→ EXERCISE INSTRUCTIONS
Both the line with "rester dans les" and the line with "Entdecken seltener Gegenstände" in the records below must appear in the output, along with every line between them, exactly and with nothing added.

(Saved data entries)

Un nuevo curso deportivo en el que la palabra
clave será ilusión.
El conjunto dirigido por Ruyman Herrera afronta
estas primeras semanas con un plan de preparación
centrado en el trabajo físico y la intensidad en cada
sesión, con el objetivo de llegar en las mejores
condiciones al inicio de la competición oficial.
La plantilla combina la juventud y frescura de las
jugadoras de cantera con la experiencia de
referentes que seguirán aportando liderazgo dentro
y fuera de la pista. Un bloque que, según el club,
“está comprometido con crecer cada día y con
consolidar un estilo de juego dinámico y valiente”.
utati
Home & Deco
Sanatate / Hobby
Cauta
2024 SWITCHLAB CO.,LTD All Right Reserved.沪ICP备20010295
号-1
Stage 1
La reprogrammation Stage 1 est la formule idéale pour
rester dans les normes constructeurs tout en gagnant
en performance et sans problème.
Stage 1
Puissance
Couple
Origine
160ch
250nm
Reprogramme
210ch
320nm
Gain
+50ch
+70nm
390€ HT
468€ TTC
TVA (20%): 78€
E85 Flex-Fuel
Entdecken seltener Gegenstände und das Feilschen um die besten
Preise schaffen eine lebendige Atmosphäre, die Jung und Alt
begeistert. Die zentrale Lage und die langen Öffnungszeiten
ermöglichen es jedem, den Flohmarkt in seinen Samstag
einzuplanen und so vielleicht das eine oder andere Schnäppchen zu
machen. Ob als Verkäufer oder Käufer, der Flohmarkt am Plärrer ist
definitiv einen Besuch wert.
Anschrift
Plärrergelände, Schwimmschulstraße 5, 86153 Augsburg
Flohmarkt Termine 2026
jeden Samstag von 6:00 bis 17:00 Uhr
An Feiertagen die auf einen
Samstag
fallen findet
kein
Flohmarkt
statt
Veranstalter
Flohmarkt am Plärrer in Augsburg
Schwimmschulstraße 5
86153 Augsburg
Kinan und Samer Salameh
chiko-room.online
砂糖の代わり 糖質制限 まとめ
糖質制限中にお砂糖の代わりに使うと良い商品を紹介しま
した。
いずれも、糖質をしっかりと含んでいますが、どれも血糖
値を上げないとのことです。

→ EXERCISE RESULT
rester dans les normes constructeurs tout en gagnant
en performance et sans problème.
Stage 1
Puissance
Couple
Origine
160ch
250nm
Reprogramme
210ch
320nm
Gain
+50ch
+70nm
390€ HT
468€ TTC
TVA (20%): 78€
E85 Flex-Fuel
Entdecken seltener Gegenstände und das Feilschen um die besten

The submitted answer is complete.